Convert every line of the data below into a JSON array of strings, one string per line, omitting blank lines.

* _DATA PROVIDED_
□ □ □

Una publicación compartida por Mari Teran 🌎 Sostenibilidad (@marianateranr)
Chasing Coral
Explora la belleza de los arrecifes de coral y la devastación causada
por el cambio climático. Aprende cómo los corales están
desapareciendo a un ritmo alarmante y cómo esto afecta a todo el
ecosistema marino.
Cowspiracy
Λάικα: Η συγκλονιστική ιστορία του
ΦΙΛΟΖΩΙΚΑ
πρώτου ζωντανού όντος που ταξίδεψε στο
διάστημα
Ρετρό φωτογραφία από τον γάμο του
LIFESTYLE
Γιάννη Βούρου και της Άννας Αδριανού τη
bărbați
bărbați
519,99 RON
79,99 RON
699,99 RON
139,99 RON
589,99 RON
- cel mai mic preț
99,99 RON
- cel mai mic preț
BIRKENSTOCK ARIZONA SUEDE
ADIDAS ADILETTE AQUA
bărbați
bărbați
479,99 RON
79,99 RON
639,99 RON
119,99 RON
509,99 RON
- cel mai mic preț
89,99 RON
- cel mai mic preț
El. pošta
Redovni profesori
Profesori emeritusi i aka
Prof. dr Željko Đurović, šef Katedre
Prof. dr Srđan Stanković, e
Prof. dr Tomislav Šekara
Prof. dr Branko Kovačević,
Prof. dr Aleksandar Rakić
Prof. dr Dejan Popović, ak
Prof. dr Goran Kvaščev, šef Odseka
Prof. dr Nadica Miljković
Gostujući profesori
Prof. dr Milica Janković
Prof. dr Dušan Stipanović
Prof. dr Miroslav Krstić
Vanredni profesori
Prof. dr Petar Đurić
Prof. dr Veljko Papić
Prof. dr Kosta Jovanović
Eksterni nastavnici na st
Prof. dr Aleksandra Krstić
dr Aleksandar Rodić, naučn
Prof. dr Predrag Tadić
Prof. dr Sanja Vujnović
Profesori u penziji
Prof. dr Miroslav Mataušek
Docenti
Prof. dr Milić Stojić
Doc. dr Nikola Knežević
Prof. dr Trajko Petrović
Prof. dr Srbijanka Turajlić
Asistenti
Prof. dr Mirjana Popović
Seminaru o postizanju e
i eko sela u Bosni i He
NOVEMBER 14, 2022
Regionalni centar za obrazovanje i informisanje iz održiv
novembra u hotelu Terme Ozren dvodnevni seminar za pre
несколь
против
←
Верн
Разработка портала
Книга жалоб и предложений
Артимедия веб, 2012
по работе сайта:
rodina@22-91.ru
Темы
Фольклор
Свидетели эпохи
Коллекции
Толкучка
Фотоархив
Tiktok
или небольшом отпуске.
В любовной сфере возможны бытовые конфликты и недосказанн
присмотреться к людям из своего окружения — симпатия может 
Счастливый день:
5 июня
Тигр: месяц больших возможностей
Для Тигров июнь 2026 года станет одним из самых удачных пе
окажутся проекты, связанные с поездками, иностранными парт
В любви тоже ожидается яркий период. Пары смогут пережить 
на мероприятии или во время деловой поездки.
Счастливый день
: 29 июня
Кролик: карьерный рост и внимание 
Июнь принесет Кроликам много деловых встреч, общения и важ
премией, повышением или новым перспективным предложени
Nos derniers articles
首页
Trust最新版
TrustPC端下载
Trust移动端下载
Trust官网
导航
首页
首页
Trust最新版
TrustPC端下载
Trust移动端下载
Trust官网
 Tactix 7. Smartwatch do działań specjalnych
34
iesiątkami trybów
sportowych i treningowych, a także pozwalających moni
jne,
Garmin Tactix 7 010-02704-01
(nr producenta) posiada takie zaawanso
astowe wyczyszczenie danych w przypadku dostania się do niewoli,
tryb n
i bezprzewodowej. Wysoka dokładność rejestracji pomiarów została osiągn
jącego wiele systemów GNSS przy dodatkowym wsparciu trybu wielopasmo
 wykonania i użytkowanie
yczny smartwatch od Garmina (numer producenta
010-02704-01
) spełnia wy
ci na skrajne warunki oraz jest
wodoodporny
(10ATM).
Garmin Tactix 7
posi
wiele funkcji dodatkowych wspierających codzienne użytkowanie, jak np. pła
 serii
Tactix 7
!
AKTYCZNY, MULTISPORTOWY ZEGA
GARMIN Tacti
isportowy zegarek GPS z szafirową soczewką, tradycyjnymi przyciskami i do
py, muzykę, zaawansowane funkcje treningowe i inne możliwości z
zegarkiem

□ □ □

* _SOLUTION_
[
  "Una publicación compartida por Mari Teran 🌎 Sostenibilidad (@marianateranr)",
  "Chasing Coral",
  "Explora la belleza de los arrecifes de coral y la devastación causada",
  "por el cambio climático. Aprende cómo los corales están",
  "desapareciendo a un ritmo alarmante y cómo esto afecta a todo el",
  "ecosistema marino.",
  "Cowspiracy",
  "Λάικα: Η συγκλονιστική ιστορία του",
  "ΦΙΛΟΖΩΙΚΑ",
  "πρώτου ζωντανού όντος που ταξίδεψε στο",
  "διάστημα",
  "Ρετρό φωτογραφία από τον γάμο του",
  "LIFESTYLE",
  "Γιάννη Βούρου και της Άννας Αδριανού τη",
  "bărbați",
  "bărbați",
  "519,99 RON",
  "79,99 RON",
  "699,99 RON",
  "139,99 RON",
  "589,99 RON",
  "- cel mai mic preț",
  "99,99 RON",
  "- cel mai mic preț",
  "BIRKENSTOCK ARIZONA SUEDE",
  "ADIDAS ADILETTE AQUA",
  "bărbați",
  "bărbați",
  "479,99 RON",
  "79,99 RON",
  "639,99 RON",
  "119,99 RON",
  "509,99 RON",
  "- cel mai mic preț",
  "89,99 RON",
  "- cel mai mic preț",
  "El. pošta",
  "Redovni profesori",
  "Profesori emeritusi i aka",
  "Prof. dr Željko Đurović, šef Katedre",
  "Prof. dr Srđan Stanković, e",
  "Prof. dr Tomislav Šekara",
  "Prof. dr Branko Kovačević,",
  "Prof. dr Aleksandar Rakić",
  "Prof. dr Dejan Popović, ak",
  "Prof. dr Goran Kvaščev, šef Odseka",
  "Prof. dr Nadica Miljković",
  "Gostujući profesori",
  "Prof. dr Milica Janković",
  "Prof. dr Dušan Stipanović",
  "Prof. dr Miroslav Krstić",
  "Vanredni profesori",
  "Prof. dr Petar Đurić",
  "Prof. dr Veljko Papić",
  "Prof. dr Kosta Jovanović",
  "Eksterni nastavnici na st",
  "Prof. dr Aleksandra Krstić",
  "dr Aleksandar Rodić, naučn",
  "Prof. dr Predrag Tadić",
  "Prof. dr Sanja Vujnović",
  "Profesori u penziji",
  "Prof. dr Miroslav Mataušek",
  "Docenti",
  "Prof. dr Milić Stojić",
  "Doc. dr Nikola Knežević",
  "Prof. dr Trajko Petrović",
  "Prof. dr Srbijanka Turajlić",
  "Asistenti",
  "Prof. dr Mirjana Popović",
  "Seminaru o postizanju e",
  "i eko sela u Bosni i He",
  "NOVEMBER 14, 2022",
  "Regionalni centar za obrazovanje i informisanje iz održiv",
  "novembra u hotelu Terme Ozren dvodnevni seminar za pre",
  "несколь",
  "против",
  "←",
  "Верн",
  "Разработка портала",
  "Книга жалоб и предложений",
  "Артимедия веб, 2012",
  "по работе сайта:",
  "rodina@22-91.ru",
  "Темы",
  "Фольклор",
  "Свидетели эпохи",
  "Коллекции",
  "Толкучка",
  "Фотоархив",
  "Tiktok",
  "или небольшом отпуске.",
  "В любовной сфере возможны бытовые конфликты и недосказанн",
  "присмотреться к людям из своего окружения — симпатия может ",
  "Счастливый день:",
  "5 июня",
  "Тигр: месяц больших возможностей",
  "Для Тигров июнь 2026 года станет одним из самых удачных пе",
  "окажутся проекты, связанные с поездками, иностранными парт",
  "В любви тоже ожидается яркий период. Пары смогут пережить ",
  "на мероприятии или во время деловой поездки.",
  "Счастливый день",
  ": 29 июня",
  "Кролик: карьерный рост и внимание ",
  "Июнь принесет Кроликам много деловых встреч, общения и важ",
  "премией, повышением или новым перспективным предложени",
  "Nos derniers articles",
  "首页",
  "Trust最新版",
  "TrustPC端下载",
  "Trust移动端下载",
  "Trust官网",
  "导航",
  "首页",
  "首页",
  "Trust最新版",
  "TrustPC端下载",
  "Trust移动端下载",
  "Trust官网",
  " Tactix 7. Smartwatch do działań specjalnych",
  "34",
  "iesiątkami trybów",
  "sportowych i treningowych, a także pozwalających moni",
  "jne,",
  "Garmin Tactix 7 010-02704-01",
  "(nr producenta) posiada takie zaawanso",
  "astowe wyczyszczenie danych w przypadku dostania się do niewoli,",
  "tryb n",
  "i bezprzewodowej. Wysoka dokładność rejestracji pomiarów została osiągn",
  "jącego wiele systemów GNSS przy dodatkowym wsparciu trybu wielopasmo",
  " wykonania i użytkowanie",
  "yczny smartwatch od Garmina (numer producenta",
  "010-02704-01",
  ") spełnia wy",
  "ci na skrajne warunki oraz jest",
  "wodoodporny",
  "(10ATM).",
  "Garmin Tactix 7",
  "posi",
  "wiele funkcji dodatkowych wspierających codzienne użytkowanie, jak np. pła",
  " serii",
  "Tactix 7",
  "!",
  "AKTYCZNY, MULTISPORTOWY ZEGA",
  "GARMIN Tacti",
  "isportowy zegarek GPS z szafirową soczewką, tradycyjnymi przyciskami i do",
  "py, muzykę, zaawansowane funkcje treningowe i inne możliwości z",
  "zegarkiem"
]